■ EXERCISE DIRECTIONS
Beginning at the line containing "563 348 137.2", print every line until the records end, keeping each exactly as it is.

___

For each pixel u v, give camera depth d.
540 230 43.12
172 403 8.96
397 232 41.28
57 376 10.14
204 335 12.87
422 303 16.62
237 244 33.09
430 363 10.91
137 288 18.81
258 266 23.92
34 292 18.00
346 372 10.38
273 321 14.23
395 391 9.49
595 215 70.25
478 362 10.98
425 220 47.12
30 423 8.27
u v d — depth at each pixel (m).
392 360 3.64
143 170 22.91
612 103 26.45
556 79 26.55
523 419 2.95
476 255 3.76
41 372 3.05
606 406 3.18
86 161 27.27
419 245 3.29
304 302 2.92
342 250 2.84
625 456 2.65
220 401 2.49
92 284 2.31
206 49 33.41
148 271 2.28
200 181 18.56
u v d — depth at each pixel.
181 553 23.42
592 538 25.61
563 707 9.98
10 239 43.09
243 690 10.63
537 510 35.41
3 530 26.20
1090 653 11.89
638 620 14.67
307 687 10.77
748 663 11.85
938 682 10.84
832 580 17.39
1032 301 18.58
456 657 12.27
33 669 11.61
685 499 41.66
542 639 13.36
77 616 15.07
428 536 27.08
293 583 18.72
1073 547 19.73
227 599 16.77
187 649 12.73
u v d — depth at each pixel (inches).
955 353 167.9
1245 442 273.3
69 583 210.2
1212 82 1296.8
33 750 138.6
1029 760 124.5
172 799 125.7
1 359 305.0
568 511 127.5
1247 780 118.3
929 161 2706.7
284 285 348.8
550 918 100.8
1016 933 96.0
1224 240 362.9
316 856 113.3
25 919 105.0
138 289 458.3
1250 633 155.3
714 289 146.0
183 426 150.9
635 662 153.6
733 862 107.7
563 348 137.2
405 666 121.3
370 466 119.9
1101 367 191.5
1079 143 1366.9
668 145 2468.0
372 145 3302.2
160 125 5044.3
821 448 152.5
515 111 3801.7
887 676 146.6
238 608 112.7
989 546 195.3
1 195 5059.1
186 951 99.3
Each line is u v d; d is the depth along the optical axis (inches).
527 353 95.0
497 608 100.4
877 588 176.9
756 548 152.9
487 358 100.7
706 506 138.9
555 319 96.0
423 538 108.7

___

■ EXPECTED OUTPUT
563 348 137.2
405 666 121.3
370 466 119.9
1101 367 191.5
1079 143 1366.9
668 145 2468.0
372 145 3302.2
160 125 5044.3
821 448 152.5
515 111 3801.7
887 676 146.6
238 608 112.7
989 546 195.3
1 195 5059.1
186 951 99.3
Each line is u v d; d is the depth along the optical axis (inches).
527 353 95.0
497 608 100.4
877 588 176.9
756 548 152.9
487 358 100.7
706 506 138.9
555 319 96.0
423 538 108.7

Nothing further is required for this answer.